Every single entry must be restated word for word.

▬▬▬▬▬▬

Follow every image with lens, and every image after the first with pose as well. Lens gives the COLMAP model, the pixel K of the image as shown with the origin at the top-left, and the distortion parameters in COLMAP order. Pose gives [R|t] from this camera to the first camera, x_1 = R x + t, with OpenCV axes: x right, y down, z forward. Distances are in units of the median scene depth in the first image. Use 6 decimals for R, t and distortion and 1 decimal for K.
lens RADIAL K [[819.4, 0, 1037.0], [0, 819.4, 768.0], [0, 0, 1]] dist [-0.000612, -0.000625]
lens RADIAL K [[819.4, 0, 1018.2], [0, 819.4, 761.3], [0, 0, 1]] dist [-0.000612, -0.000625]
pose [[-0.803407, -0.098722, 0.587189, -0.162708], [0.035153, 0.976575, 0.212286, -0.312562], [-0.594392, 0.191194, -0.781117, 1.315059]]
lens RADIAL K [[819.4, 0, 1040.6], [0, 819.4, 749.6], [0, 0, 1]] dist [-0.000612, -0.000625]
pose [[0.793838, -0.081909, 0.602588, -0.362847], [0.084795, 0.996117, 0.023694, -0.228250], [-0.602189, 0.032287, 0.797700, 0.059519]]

▬▬▬▬▬▬

Answer:
Follow every image with lens, and every image after the first with pose as well. Lens gives the COLMAP model, the pixel K of the image as shown with the origin at the top-left, and the distortion parameters in COLMAP order. Pose gives [R|t] from this camera to the first camera, x_1 = R x + t, with OpenCV axes: x right, y down, z forward. Distances are in units of the median scene depth in the first image. Use 6 decimals for R, t and distortion and 1 decimal for K.
lens RADIAL K [[819.4, 0, 1037.0], [0, 819.4, 768.0], [0, 0, 1]] dist [-0.000612, -0.000625]
lens RADIAL K [[819.4, 0, 1018.2], [0, 819.4, 761.3], [0, 0, 1]] dist [-0.000612, -0.000625]
pose [[-0.803407, -0.098722, 0.587189, -0.162708], [0.035153, 0.976575, 0.212286, -0.312562], [-0.594392, 0.191194, -0.781117, 1.315059]]
lens RADIAL K [[819.4, 0, 1040.6], [0, 819.4, 749.6], [0, 0, 1]] dist [-0.000612, -0.000625]
pose [[0.793838, -0.081909, 0.602588, -0.362847], [0.084795, 0.996117, 0.023694, -0.228250], [-0.602189, 0.032287, 0.797700, 0.059519]]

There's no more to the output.